Of course, other atrocities were committed during the course of the war, notably in Japanese prisoner of war camps and the treatment of civilians in occupied Japanese territory. Arguably, the dropping of two nuclear weapons by the United States on Japanese cities (Hiroshima, Nagasaki) and the British fire-bombing of German cities such as Dresden, were also indiscriminate actions, causing unnecessary civilian deaths and casualties not justified by legitimate military objectives.

However, the sheer scale of the Holocaust, its meticulous government organisation, and its targeting of specific ethnic groups made it a unique “international crime”.

Economic matters, though, were also important to the victors of the 1939-1945 world war (principally the United States, France, Russia, the United Kingdom and China). Some believed that Germany’s economic condition had contributed to the rise of the Nazi party and the outbreak of the 1939 European war. Everyone accepted that all States had suffered in the Great Depression of the 1930s.
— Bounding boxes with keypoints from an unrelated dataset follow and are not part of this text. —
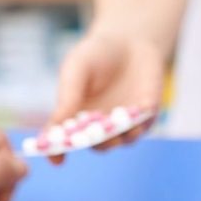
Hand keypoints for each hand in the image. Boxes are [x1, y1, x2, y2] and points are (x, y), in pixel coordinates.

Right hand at [49, 31, 164, 163]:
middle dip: (93, 143)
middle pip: (96, 145)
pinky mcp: (146, 117)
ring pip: (120, 141)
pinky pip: (141, 128)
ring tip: (114, 130)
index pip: (65, 140)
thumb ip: (68, 96)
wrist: (131, 40)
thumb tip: (54, 127)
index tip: (55, 160)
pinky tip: (135, 118)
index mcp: (76, 117)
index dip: (58, 151)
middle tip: (90, 139)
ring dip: (117, 138)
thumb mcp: (77, 69)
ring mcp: (124, 124)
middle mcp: (100, 126)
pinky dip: (137, 126)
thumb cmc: (97, 54)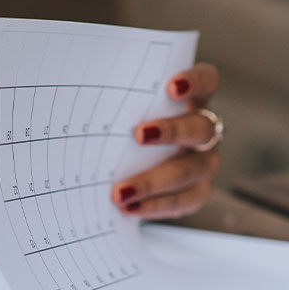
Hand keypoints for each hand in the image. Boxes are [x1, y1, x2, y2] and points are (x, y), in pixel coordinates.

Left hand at [112, 63, 221, 218]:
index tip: (172, 87)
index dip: (195, 82)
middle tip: (139, 135)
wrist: (131, 165)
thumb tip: (82, 87)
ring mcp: (203, 163)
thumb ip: (117, 97)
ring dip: (153, 181)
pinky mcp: (196, 192)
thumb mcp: (126, 108)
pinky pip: (181, 202)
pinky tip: (129, 208)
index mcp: (192, 100)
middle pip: (200, 128)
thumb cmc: (128, 127)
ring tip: (121, 192)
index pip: (206, 81)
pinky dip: (154, 206)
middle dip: (171, 131)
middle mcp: (204, 131)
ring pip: (189, 171)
It was generally agreed that two major problems had contributed to the collapse of the world economy in 1929. First, “protectionism” – that is many States restricted trade with each other by placing high “tarrifs” (or taxes) on imported foreign goods. This slowed world trade, hurt all countries who relied on export income and often made locally made goods more expensive (by shutting out cheaper imported components). The second problem was “exchange rate devaluation”, which is too complex to explain here.
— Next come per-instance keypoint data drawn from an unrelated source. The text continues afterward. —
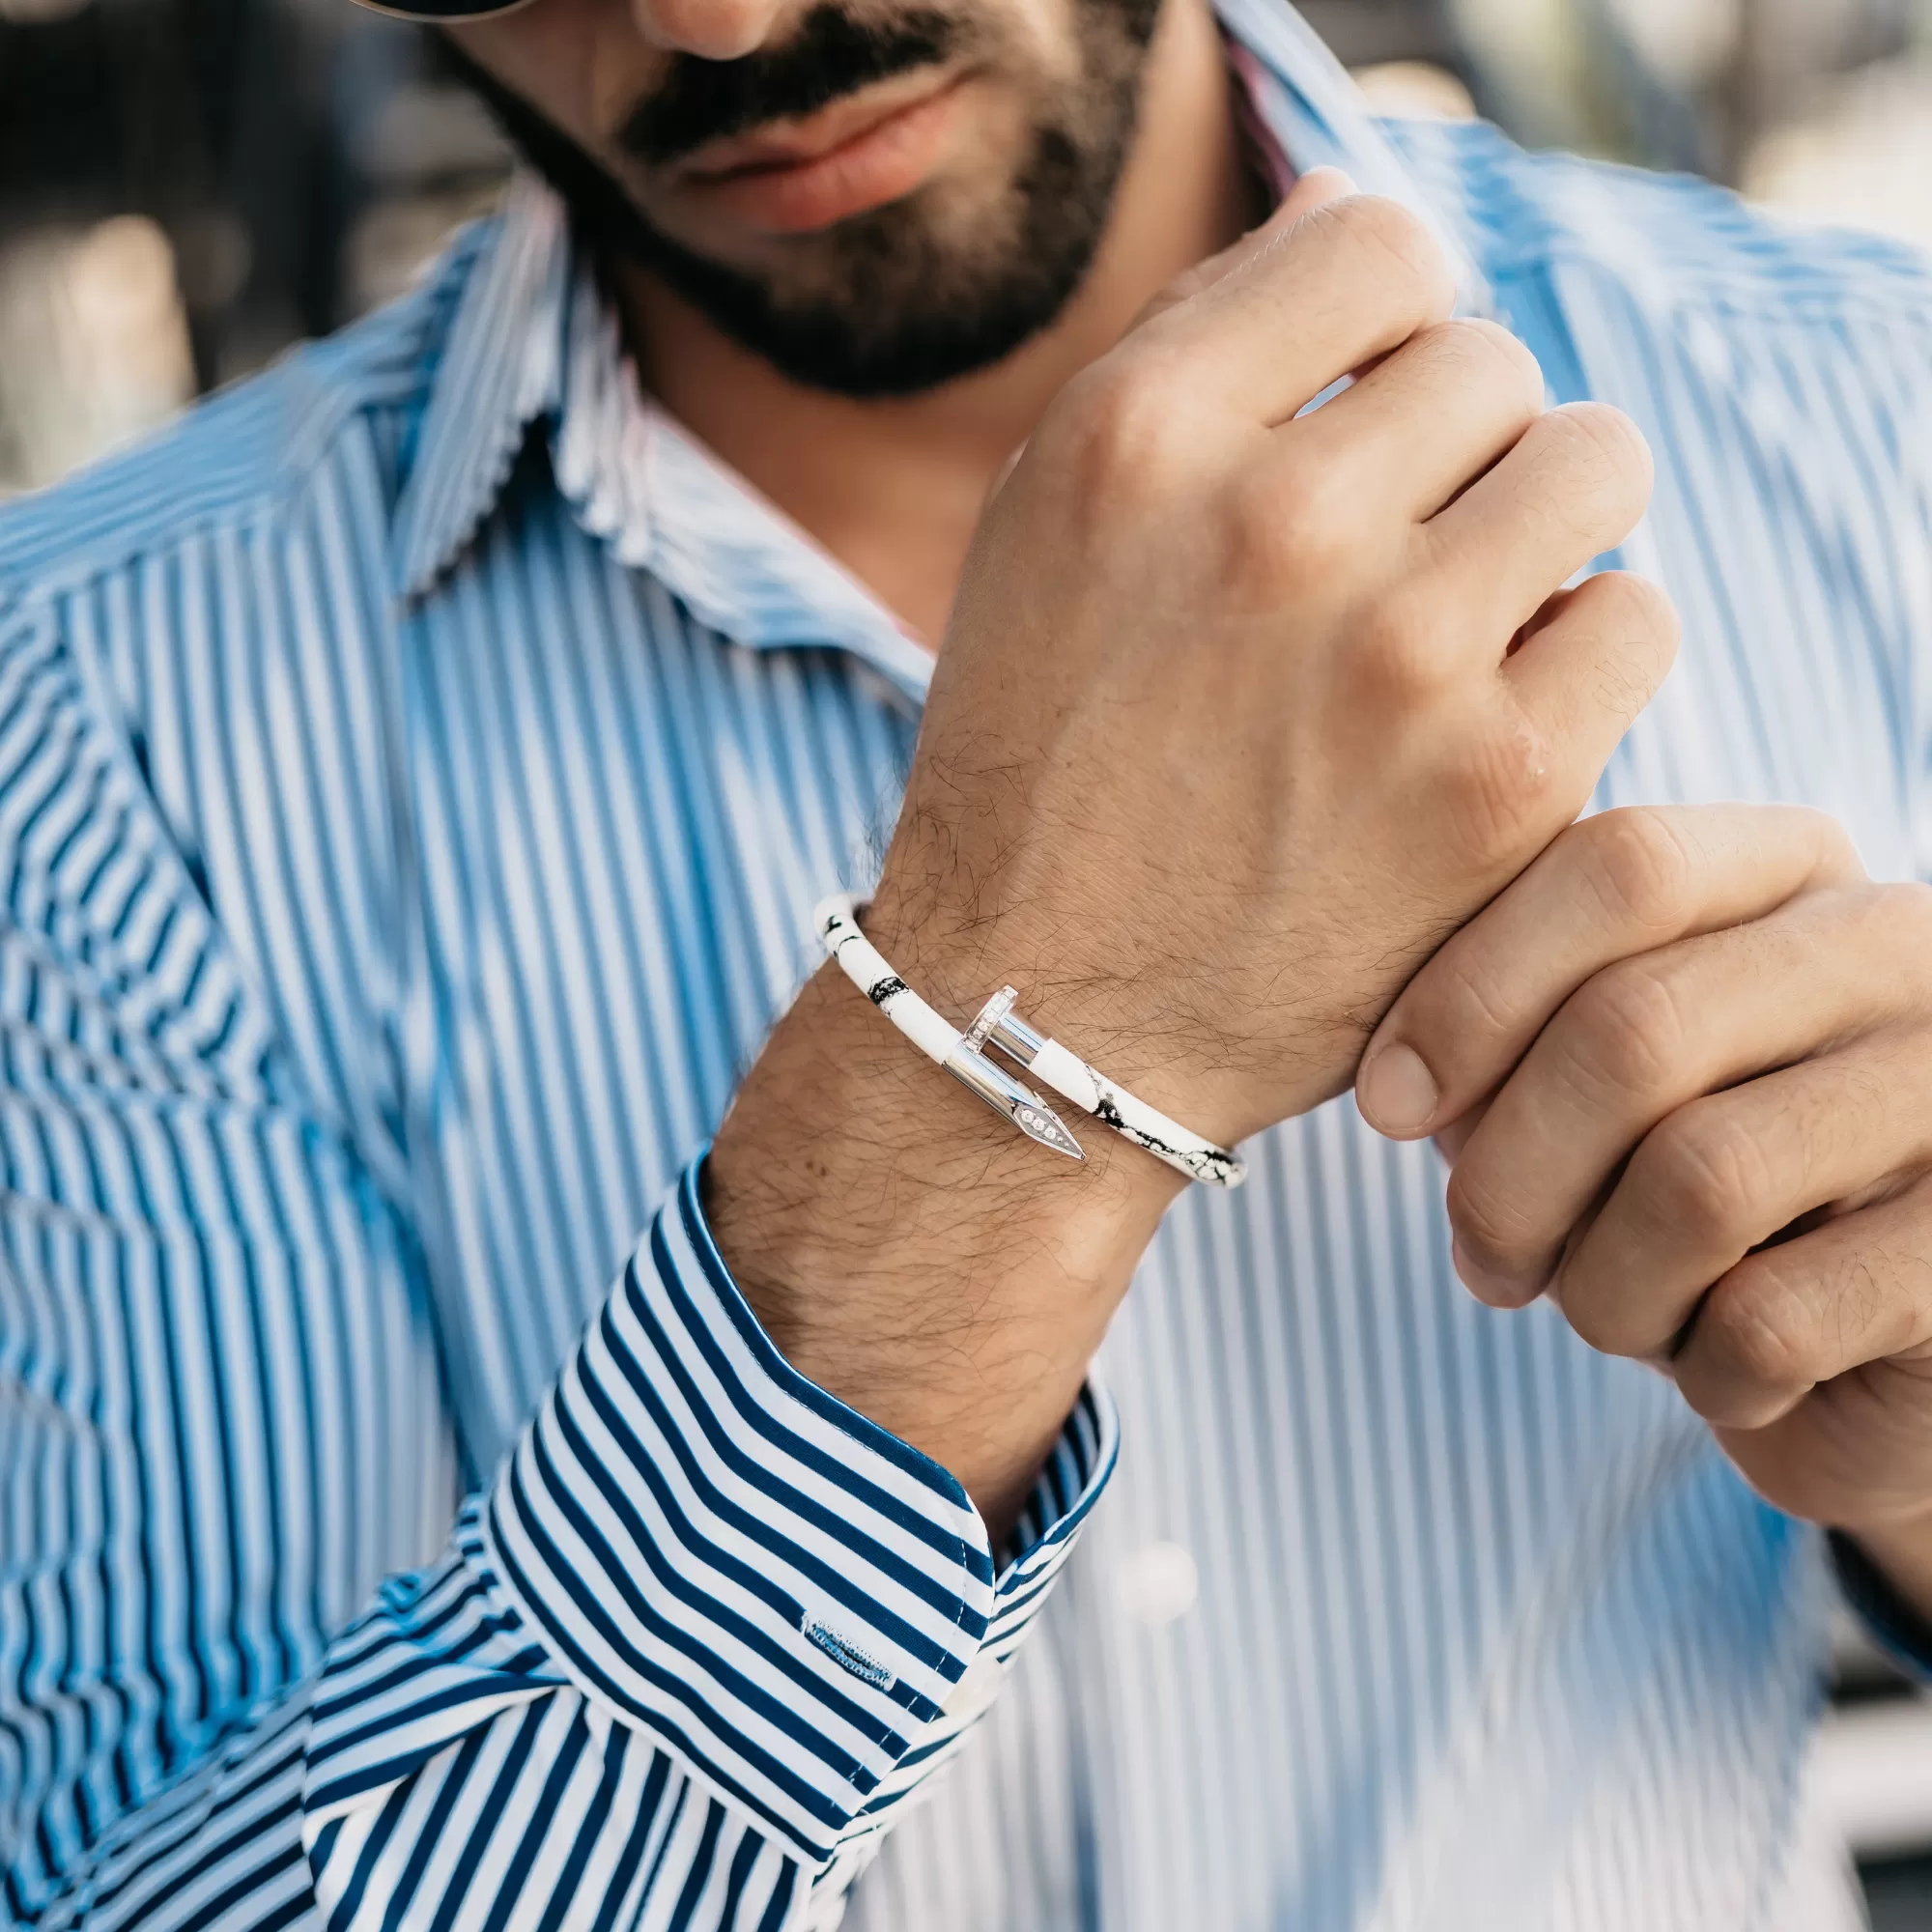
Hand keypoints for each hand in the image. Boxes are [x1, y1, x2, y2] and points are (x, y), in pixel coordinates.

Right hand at [874, 185, 1672, 1149]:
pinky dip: (1580, 652)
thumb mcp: (1047, 525)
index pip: (1373, 243)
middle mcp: (1272, 526)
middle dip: (1454, 441)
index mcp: (1140, 437)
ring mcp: (1396, 657)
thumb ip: (1193, 355)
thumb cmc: (1040, 758)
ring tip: (1467, 607)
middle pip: (1492, 359)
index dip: (1389, 313)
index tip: (1371, 394)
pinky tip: (1496, 705)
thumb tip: (1352, 224)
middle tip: (1399, 542)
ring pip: (1594, 464)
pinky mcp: (1496, 785)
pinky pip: (1635, 619)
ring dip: (1542, 525)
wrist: (1042, 1007)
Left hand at [1356, 803, 1931, 1558]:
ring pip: (1699, 1180)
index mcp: (1794, 873)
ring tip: (1611, 1314)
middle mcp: (1899, 951)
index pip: (1621, 869)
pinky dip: (1702, 1368)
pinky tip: (1719, 1367)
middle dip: (1512, 1175)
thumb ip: (1517, 1037)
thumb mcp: (1607, 1079)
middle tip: (1488, 1258)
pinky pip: (1770, 1318)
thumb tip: (1406, 1089)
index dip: (1471, 993)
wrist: (1888, 1343)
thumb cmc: (1714, 1184)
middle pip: (1634, 1031)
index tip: (1385, 1104)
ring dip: (1603, 1287)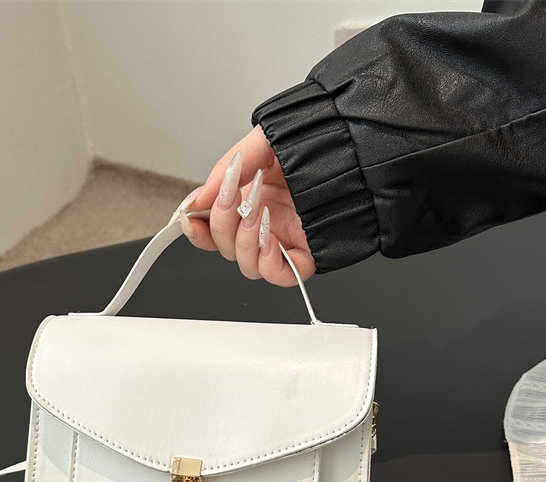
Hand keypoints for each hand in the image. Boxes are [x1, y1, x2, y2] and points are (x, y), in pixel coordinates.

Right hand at [176, 125, 314, 285]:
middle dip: (221, 224)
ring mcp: (284, 240)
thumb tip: (197, 199)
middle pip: (225, 248)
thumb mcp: (261, 143)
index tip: (189, 217)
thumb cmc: (319, 141)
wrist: (356, 145)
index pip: (212, 229)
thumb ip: (226, 170)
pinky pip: (280, 276)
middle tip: (233, 196)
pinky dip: (268, 263)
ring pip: (247, 265)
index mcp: (250, 198)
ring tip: (256, 212)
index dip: (197, 229)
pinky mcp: (306, 254)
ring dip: (244, 241)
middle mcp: (265, 223)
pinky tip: (270, 238)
In this context, the victors of the 1939-1945 (or 1937-1945) war all agreed on certain things:
(1) there needed to be a better international trade system, one designed to reduce or eliminate tariffs;

(2) there needed to be a new international organisation to try and prevent the outbreak of war between States; and

(3) there needed to be a new respect for “human rights” and new categories of “international crimes” to prevent something like the Holocaust happening again.

From this consensus we can see the origins of the idea for a world trading organisation, a united nations organisation, a system of human rights and crimes against humanity, and an international criminal court. Not all of these things happened at once; indeed, it was not until the 1990s that one could see institutions and laws reflecting all these 1945 goals.
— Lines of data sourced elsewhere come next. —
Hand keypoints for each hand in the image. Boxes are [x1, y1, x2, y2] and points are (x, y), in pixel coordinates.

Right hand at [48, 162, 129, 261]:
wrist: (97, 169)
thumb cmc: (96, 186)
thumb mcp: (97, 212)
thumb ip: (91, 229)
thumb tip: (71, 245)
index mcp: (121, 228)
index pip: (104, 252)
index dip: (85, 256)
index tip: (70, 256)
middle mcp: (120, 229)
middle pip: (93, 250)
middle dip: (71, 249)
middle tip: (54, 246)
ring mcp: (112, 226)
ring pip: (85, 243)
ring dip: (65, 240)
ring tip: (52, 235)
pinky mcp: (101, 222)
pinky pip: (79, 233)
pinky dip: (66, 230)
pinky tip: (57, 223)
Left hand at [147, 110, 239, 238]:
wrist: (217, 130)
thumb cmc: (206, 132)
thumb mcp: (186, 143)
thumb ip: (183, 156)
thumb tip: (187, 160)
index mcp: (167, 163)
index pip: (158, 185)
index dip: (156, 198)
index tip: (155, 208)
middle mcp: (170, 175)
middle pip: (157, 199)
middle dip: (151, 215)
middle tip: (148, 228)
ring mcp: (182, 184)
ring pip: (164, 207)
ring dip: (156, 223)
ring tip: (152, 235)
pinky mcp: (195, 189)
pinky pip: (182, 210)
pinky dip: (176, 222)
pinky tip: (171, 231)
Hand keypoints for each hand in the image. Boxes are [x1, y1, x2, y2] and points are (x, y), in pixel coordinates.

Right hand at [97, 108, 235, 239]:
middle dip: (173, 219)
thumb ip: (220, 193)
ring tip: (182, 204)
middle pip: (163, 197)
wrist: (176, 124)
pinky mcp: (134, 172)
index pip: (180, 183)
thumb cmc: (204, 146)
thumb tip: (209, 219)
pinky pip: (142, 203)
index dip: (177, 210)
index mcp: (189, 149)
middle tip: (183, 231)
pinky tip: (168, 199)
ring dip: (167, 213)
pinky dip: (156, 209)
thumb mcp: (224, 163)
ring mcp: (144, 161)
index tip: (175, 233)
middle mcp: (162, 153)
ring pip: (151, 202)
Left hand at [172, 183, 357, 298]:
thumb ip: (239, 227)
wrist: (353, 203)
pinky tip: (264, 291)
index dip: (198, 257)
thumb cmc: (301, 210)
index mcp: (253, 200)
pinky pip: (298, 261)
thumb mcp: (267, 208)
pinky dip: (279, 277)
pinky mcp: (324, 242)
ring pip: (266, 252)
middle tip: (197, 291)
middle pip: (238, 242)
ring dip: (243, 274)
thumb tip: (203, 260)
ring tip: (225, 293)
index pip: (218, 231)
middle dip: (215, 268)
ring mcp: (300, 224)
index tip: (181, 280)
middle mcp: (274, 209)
Now we have the World Trade Organisation or WTO (and World Bank and International Monetary Fund), the United Nations, the Universal Declaration on Human Rights and various human rights treaties, the Genocide Convention and other international crimes (as a type of human rights protection) and an International Criminal Court or ICC.

This course will study key aspects of the UN security system to prevent war, the WTO system to promote global trade, the crime of genocide and the new ICC.